If you’re all about the $100+ champagne here is what you should be drinking. And the good news isn’t that if you have expensive tastes prices are holding steady at where they have been in the past few years.
WSJ: The Dow Jones Prestige Champagne Index
In a blind tasting of the more widely available prestige Champagnes — the special and expensive wines that are showcases for Champagne houses — these were our favourites. In each case, we tasted either the newest release or the release that is most widely available. All of these are Brut, which means they are dry (the Bollinger is Extra Brut). The prices listed here are generally representative, but prices on these vary tremendously. It’s worth shopping around.
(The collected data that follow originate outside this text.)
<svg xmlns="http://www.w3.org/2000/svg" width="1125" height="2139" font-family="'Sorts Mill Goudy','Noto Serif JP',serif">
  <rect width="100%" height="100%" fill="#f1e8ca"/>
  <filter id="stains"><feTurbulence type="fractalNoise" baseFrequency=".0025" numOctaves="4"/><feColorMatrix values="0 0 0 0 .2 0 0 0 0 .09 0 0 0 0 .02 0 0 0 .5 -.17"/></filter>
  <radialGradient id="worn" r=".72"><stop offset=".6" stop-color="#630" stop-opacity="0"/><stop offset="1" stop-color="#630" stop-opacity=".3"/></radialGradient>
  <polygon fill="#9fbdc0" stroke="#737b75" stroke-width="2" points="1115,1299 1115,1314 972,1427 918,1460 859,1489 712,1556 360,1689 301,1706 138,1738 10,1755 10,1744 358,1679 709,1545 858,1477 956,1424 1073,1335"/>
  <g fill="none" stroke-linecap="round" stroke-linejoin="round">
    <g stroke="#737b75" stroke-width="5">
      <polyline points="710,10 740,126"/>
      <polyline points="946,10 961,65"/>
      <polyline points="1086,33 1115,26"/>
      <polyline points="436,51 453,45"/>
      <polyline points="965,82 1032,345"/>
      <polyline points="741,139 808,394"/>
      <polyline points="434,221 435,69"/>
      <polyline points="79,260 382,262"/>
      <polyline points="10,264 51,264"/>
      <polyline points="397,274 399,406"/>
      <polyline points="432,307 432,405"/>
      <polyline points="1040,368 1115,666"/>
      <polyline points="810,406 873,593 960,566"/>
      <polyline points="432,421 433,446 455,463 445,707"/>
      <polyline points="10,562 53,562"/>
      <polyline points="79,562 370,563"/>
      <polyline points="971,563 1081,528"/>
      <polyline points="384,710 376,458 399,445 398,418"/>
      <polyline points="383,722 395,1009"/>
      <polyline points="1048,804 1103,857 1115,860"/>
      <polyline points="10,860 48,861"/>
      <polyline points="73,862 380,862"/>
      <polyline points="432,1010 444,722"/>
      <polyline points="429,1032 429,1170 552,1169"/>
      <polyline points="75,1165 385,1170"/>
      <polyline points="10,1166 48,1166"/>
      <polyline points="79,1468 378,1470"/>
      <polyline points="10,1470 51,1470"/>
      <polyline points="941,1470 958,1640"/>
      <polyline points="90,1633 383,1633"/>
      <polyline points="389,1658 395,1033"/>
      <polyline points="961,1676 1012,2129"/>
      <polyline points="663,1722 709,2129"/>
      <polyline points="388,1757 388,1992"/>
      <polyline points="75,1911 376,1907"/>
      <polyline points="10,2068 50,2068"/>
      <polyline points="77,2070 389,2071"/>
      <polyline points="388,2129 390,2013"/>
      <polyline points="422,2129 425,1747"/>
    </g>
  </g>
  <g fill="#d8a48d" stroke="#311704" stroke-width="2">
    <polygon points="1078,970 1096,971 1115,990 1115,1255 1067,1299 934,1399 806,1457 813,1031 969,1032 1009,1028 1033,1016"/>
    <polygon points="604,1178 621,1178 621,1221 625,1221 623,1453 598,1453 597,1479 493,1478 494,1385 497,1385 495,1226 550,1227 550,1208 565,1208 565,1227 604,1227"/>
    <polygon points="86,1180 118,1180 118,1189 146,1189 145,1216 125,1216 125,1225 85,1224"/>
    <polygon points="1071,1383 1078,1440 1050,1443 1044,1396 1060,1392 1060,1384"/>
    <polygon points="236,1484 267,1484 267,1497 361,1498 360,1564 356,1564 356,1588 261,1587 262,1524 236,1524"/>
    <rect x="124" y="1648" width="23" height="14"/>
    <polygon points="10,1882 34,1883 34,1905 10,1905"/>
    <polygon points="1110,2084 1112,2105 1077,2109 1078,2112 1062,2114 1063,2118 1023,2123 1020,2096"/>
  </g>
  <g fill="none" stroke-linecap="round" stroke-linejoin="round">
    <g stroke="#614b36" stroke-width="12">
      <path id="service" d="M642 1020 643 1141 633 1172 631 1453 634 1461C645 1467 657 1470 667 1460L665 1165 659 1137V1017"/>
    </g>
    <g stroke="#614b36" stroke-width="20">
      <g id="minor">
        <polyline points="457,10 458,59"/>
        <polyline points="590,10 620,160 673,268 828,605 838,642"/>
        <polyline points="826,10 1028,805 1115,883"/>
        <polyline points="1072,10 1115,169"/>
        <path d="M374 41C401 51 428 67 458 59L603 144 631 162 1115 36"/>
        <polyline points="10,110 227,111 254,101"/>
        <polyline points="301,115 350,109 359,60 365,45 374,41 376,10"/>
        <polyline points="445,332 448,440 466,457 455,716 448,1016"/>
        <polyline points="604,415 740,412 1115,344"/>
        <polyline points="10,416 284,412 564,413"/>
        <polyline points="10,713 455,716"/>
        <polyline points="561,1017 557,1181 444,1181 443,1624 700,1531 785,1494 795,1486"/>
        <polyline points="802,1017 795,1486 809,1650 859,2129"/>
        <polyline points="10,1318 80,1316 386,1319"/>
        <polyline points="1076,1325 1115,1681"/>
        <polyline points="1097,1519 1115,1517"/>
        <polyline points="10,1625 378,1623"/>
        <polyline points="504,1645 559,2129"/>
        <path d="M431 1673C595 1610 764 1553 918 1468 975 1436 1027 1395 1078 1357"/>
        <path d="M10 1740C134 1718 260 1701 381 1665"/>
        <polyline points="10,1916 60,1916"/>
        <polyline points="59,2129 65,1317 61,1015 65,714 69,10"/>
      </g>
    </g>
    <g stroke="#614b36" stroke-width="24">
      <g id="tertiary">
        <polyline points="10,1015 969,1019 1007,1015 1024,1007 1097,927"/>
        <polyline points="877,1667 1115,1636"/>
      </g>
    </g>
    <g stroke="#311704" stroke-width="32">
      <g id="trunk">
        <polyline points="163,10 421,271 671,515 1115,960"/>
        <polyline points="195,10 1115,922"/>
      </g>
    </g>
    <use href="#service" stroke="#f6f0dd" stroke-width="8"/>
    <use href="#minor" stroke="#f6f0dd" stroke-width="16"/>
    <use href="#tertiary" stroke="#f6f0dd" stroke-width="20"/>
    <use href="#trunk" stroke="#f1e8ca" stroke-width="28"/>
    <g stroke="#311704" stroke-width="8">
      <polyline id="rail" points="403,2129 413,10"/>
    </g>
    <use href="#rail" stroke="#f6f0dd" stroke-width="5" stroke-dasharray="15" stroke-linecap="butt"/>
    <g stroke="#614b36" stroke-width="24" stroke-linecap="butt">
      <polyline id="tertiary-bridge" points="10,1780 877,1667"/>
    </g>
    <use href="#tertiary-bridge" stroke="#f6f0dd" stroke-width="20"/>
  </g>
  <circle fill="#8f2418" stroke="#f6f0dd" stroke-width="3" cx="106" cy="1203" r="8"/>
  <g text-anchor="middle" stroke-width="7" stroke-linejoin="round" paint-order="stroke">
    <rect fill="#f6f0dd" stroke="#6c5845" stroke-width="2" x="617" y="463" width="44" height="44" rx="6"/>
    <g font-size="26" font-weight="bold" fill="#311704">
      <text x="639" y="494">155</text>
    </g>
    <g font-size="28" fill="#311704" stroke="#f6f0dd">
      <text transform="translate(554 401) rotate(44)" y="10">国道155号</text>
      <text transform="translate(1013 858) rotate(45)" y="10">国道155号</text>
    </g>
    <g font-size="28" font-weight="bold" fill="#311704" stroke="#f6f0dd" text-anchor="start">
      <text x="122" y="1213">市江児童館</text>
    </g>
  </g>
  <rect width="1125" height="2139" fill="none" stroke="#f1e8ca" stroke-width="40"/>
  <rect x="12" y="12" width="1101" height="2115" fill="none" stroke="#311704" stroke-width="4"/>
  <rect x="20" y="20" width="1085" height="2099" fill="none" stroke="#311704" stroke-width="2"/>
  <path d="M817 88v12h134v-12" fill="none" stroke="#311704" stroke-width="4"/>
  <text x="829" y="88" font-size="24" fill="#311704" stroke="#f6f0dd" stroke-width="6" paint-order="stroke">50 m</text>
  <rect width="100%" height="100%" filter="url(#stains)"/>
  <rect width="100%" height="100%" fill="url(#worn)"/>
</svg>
‘Blanc des Millénaires Blanc de Blancs’ 1995
Delicious. Best of tasting and best value. A significant wine, with gravitas, like a big upright bass, humming soulfully down deep but making you want to swing at the same time. Good bubbles and a ripe acidity that add life and lift. Great fruit, mushrooms and a long, yeasty finish. Serious wine at a seriously good price.
Bollinger R.D. 1996
Very Good/Delicious. Dark, rich, golden colour, with languid bubbles — and that’s how it tastes, too. Classy wine, big yet filled with life. We love R.D., but be prepared: This is not a light-hearted wine, but a thoughtful one, the kind of wine with which to reflect on the past year.
Veuve Clicquot Ponsardin
La Grande Dame 1998
Very Good/Delicious. Classy and elegant. Brioche, honey, great acidity and ripe fruit, all in proportion, with a clean, fresh finish and particularly lovely bubbles. A lovely lightness about it. Clearly a wine of terrific pedigree. In our blind tastings over more than a decade, this is the only top Champagne that has been among our favourites every time. It’s a can’t-miss wine.
Blanc de Blancs 1998
Very Good/Delicious. Toast, roasted almonds and plenty of lemon, with a touch of oily weight yet clean and crisp. A complete wine. Very interesting and different, with a nice balance of yeast and liveliness. You could drink it all night, both with and without food. It would make any dish sing — as well as any guest. We also liked Grande Cuvée Brut 1996 ($249.99).
G.H. Mumm Cuvée R.
Very Good. Mumm’s new entry into this category — replacing René Lalou, last made in the 1985 vintage — is celebratory and fun, with bracing acidity and a particularly lovely, long finish. Not as elegant as some; the bubbles are a bit aggressive at first, but then they calm down and deliver a real crowd-pleaser. Everyone would like this and it would be drunk lustily.
Krug Grande Cuvée Brut
Very Good. Rich and authentic, very much the real thing, with some mushrooms, a hint of lemon curd and a thought-provoking depth from age. It’s a bit somber, but beautifully made. This has been a favourite of connoisseurs — and other winemakers — for many years because it gets everything right but isn’t showy.
Palmes d’Or 1997
Very Good. We disagree about this just about every year and, once again, Dottie found it sober, relaxed, elegant and wise, while John found it somewhat clumsy, with tutti-frutti overtones. In any event, it’s clearly a wine of some weight and presence.
Pol Roger Cuvée Sir Winston Churchill 1998
Very Good. A longtime favourite. Rich and round, with great acidity and some floral notes, Well-balanced and satisfying. Serious wine that demands attention. A Champagne for Champagne lovers.
Drink up! It may be the last Champagne you can afford so go out in style.